Page images and extracted text

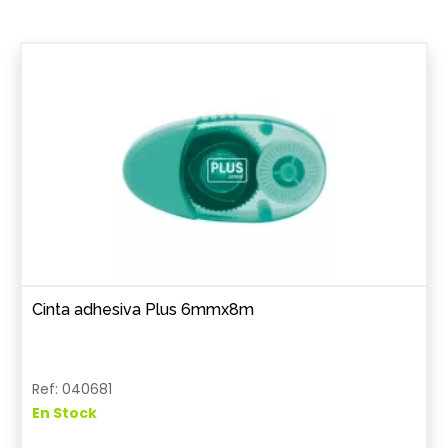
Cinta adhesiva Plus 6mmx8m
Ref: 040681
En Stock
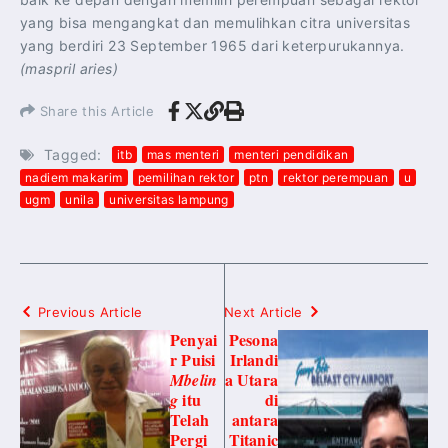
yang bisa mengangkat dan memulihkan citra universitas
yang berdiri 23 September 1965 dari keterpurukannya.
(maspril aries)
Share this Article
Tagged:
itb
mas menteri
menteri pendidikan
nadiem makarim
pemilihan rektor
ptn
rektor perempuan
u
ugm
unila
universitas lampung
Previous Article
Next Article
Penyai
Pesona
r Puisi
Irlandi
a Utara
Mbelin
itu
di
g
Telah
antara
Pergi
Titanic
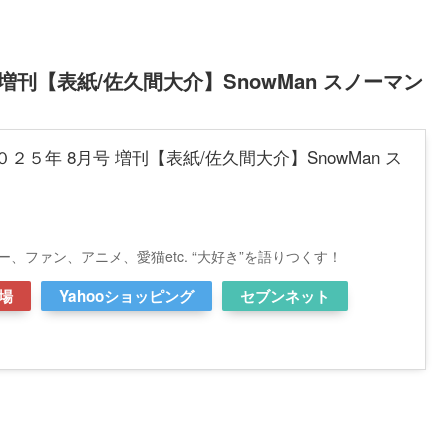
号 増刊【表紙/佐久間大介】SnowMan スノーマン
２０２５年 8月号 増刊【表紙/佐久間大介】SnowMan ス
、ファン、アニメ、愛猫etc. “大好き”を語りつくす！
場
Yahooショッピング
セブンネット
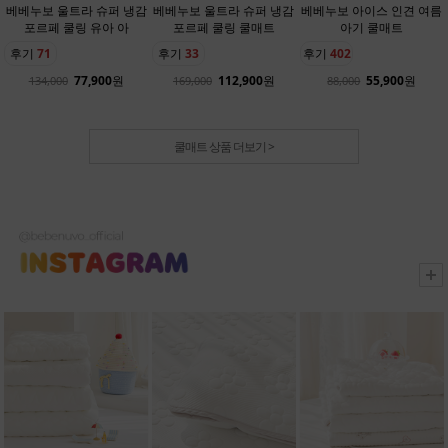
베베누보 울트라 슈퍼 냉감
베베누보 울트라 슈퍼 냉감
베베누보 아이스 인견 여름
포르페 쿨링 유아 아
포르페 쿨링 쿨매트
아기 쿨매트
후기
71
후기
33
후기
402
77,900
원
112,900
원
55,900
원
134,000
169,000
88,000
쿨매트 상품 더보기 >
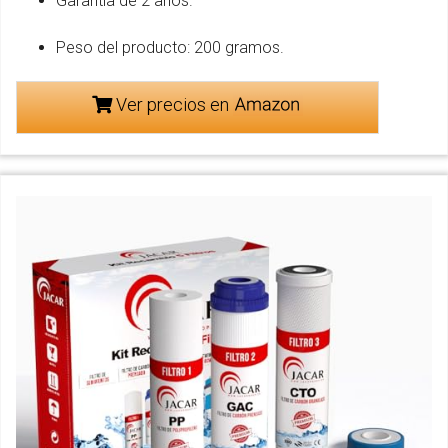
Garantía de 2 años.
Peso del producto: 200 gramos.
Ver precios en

==

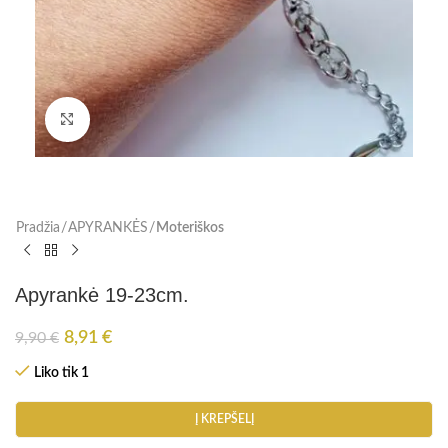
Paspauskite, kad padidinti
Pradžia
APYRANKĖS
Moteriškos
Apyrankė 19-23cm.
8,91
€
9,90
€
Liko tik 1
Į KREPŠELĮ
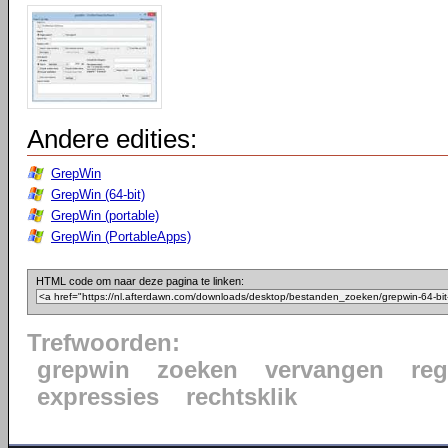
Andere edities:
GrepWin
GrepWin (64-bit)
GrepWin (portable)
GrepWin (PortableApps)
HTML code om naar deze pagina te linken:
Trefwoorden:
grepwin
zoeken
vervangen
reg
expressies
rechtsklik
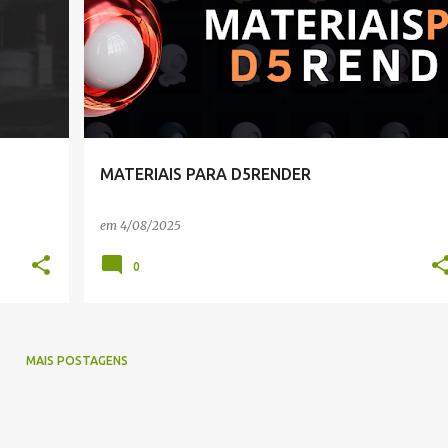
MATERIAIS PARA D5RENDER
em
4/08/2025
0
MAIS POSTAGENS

==

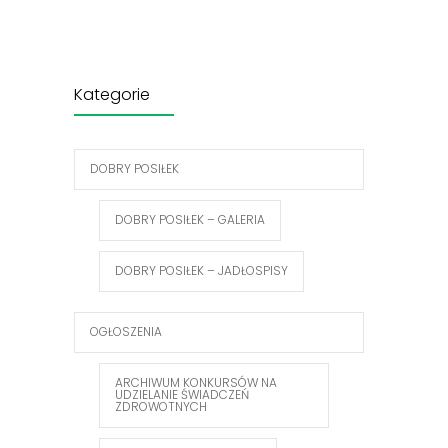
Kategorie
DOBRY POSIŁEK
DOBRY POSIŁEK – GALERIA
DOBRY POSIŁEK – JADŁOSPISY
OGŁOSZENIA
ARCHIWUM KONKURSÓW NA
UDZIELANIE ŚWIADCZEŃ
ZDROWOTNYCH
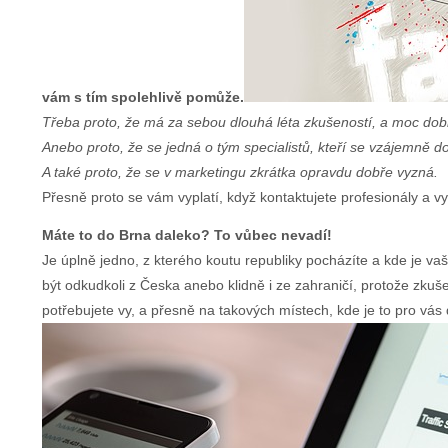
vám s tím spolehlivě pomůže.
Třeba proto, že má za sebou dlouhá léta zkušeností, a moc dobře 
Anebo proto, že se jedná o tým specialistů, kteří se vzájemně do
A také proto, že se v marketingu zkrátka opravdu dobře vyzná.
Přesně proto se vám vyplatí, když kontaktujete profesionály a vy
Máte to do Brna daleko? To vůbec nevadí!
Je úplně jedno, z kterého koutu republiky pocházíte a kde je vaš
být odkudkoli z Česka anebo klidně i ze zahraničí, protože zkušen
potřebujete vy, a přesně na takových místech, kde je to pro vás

_TASK REQUIREMENTS_
Scan the entries above. Copy each line that has the string "SnowMan".

_ANSWER FOR THE TASK_
号 増刊【表紙/佐久間大介】SnowMan スノーマン
２０２５年 8月号 増刊【表紙/佐久間大介】SnowMan ス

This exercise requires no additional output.